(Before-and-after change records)
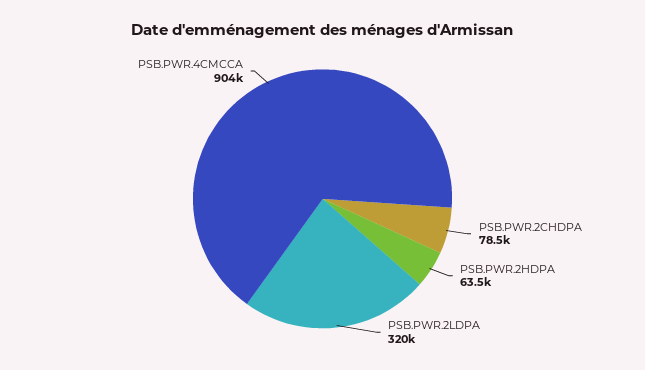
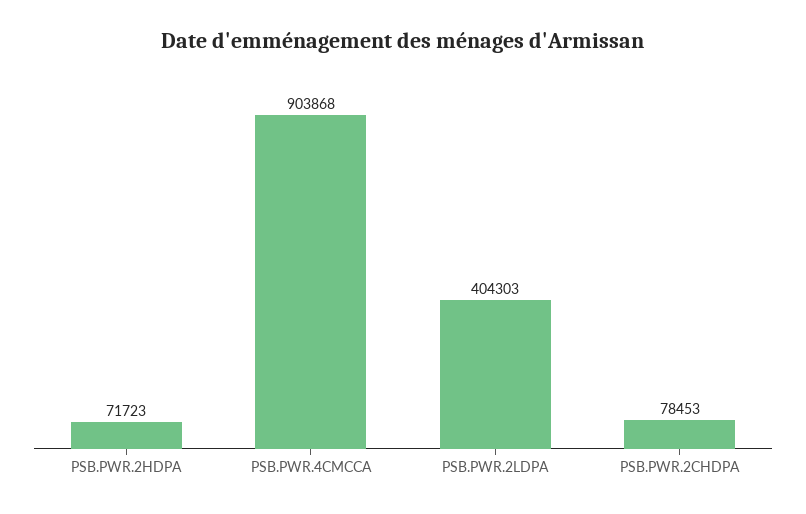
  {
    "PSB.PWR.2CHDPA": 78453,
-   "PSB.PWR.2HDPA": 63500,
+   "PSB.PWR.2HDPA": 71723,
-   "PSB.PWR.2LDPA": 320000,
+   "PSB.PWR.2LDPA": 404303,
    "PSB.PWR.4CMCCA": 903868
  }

---

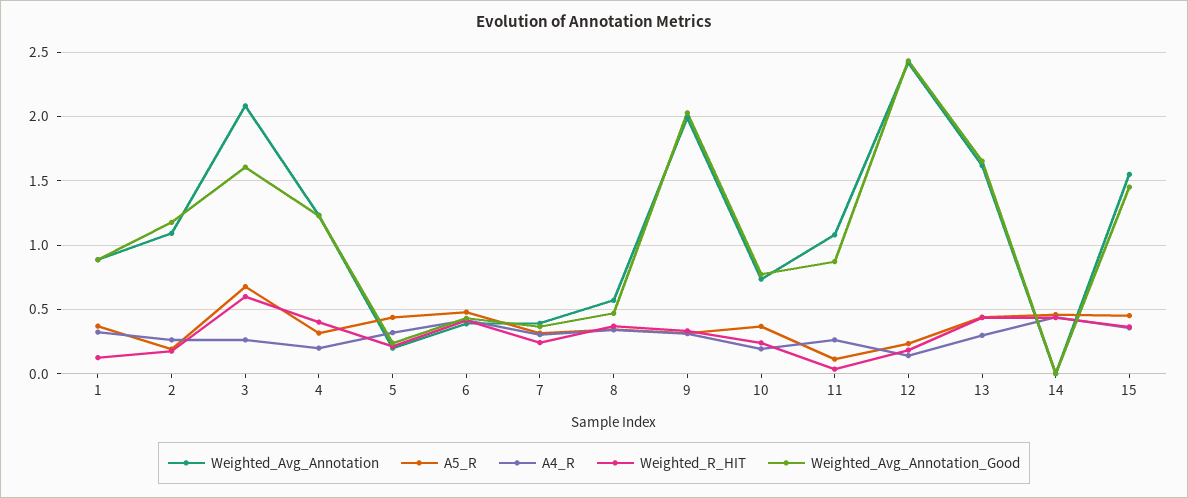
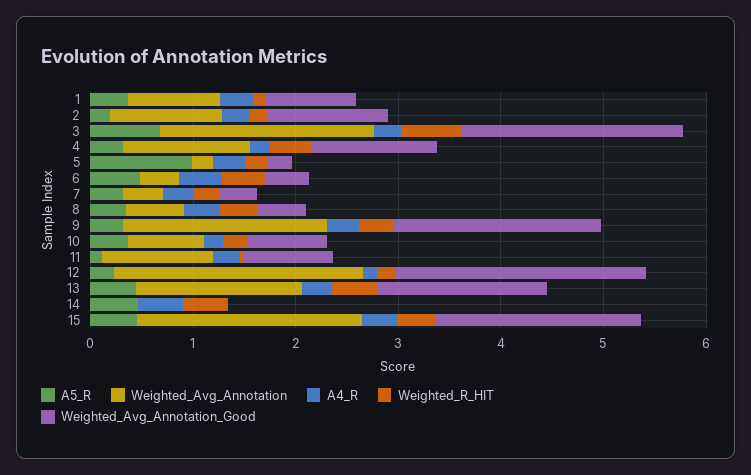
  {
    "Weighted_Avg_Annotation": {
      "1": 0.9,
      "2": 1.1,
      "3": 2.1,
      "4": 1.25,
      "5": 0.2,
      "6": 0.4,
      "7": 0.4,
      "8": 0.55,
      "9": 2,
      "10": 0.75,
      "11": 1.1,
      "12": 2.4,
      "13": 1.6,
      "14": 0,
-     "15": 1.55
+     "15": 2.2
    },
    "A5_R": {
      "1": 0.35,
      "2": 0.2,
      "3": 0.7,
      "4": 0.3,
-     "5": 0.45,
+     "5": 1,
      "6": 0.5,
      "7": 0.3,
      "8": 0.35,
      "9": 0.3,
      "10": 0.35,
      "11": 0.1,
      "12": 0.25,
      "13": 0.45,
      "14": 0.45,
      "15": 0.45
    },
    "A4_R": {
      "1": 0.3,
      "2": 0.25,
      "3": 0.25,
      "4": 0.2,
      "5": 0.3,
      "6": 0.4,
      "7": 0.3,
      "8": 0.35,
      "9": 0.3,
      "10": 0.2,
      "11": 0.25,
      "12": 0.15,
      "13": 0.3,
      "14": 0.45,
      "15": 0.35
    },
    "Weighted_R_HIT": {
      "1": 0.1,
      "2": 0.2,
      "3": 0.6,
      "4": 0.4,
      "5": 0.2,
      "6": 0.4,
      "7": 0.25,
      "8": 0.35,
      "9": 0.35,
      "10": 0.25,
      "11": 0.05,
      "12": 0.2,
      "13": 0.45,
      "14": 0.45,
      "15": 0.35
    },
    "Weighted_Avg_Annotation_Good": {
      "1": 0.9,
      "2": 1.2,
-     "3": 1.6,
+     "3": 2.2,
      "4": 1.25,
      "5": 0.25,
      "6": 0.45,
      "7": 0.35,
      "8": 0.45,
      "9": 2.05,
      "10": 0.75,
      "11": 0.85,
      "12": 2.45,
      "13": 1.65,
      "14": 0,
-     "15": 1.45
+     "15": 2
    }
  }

...

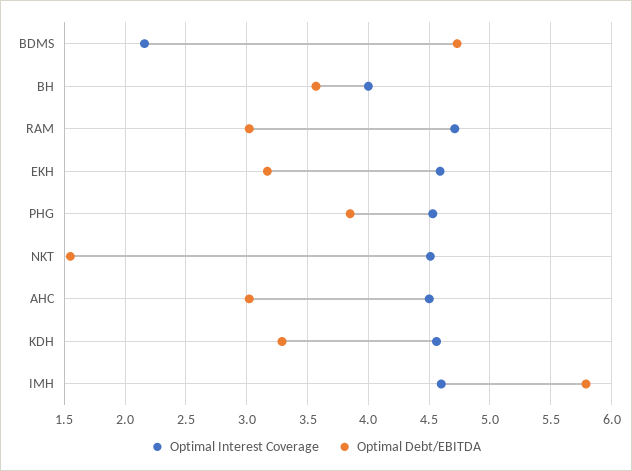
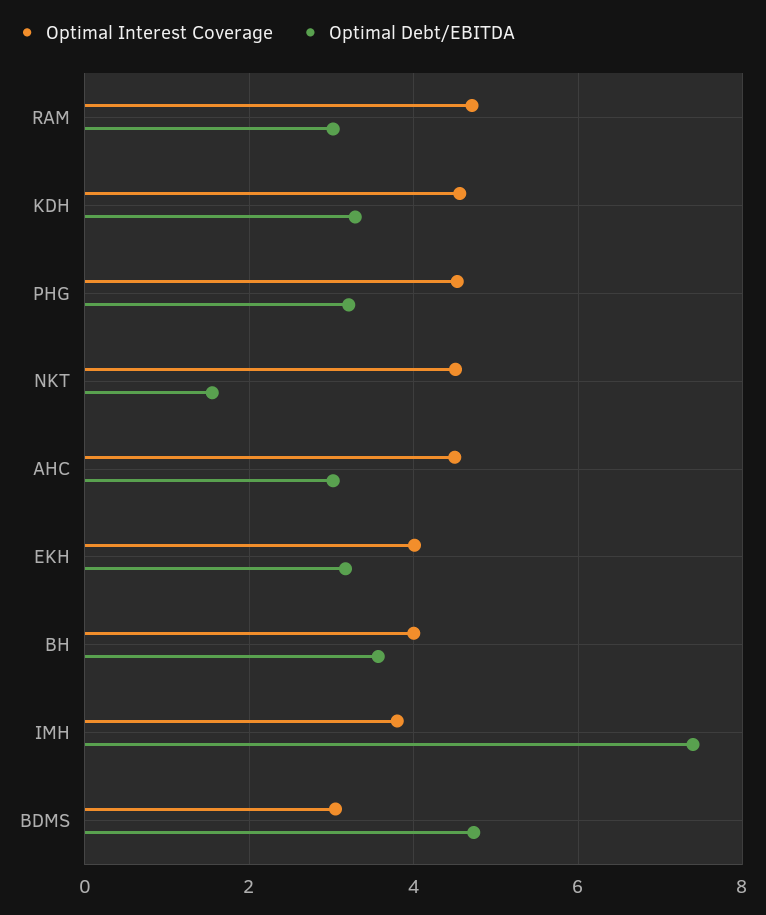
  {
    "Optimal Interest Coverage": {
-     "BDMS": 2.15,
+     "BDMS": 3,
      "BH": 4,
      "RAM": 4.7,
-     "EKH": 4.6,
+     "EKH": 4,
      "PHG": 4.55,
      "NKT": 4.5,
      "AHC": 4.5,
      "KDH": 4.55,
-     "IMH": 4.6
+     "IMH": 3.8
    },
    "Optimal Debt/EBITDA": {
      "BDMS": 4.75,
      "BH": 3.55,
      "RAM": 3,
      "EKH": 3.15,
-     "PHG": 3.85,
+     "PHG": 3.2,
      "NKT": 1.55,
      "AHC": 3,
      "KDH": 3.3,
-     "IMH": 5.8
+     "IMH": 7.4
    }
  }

◆ **WHAT IS EXPECTED**:
The lines to copy are those above that contain "Optimal".

◆ **SOLUTION**:
    "Optimal Interest Coverage": {
    "Optimal Debt/EBITDA": {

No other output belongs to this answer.